◆ Passage shown:
--------------------------------
Going by Toby Speight's response, I've modified the code a bit:

  • Ensure argc == 2.
  • Stripping unnecessary characters from input.
  • Using lstat instead of stat.

Hopefully this will be good enough.


#include <stdio.h>
#include <stdlib.h>
#include <sys/types.h>
#include <sys/stat.h>
#include <unistd.h>
#include <string.h>
#include <strings.h>
#include <ctype.h>

int main(int argc, char *argv[])
{
    if (argc == 2)
    {
        unsigned long i = 0;
        unsigned long j = 0;
        char c;

        while ((c = argv[1][i++]) != '\0')
        {
            if ((isalnum(c)) || (c == '.') || (c == '/'))
            {
                argv[1][j++] = c;
            }
        }

        argv[1][j] = 0;

        if (access(argv[1], F_OK) != -1)
        {
            struct stat filestat;

            if (lstat(argv[1], &filestat) == 0)
--------------------------------
◆ Required tasks:
**1)** Extract the passage of the post above from "int main(int argc, char" to "((isalnum(c)) || (c == '.') || (c == '/'))".
**2)** According to the post above, which function does the modified code use instead of stat?

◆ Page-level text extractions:
--------------------------------
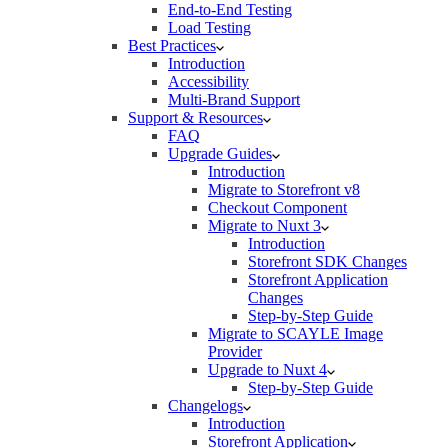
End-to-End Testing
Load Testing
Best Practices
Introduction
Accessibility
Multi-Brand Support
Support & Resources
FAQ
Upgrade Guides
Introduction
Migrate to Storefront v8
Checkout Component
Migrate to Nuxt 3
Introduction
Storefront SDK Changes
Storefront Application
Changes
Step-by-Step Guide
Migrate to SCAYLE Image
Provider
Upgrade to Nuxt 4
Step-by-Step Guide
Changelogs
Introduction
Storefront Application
--------------------------------
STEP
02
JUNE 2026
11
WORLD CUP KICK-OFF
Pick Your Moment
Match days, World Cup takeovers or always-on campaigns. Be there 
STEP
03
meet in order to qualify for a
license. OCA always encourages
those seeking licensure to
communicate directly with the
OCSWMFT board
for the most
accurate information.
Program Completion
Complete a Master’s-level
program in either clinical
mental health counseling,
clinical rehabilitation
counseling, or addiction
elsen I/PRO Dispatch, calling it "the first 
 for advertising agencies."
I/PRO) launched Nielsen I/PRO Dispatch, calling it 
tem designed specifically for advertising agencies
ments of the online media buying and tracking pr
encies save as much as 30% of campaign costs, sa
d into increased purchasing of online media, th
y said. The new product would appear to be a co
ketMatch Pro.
--------------------------------
◆ Outputs for the tasks:
**1)**
int main(int argc, char *argv[])
{
    if (argc == 2)
    {
        unsigned long i = 0;
        unsigned long j = 0;
        char c;

        while ((c = argv[1][i++]) != '\0')
        {
            if ((isalnum(c)) || (c == '.') || (c == '/'))

**2)** lstat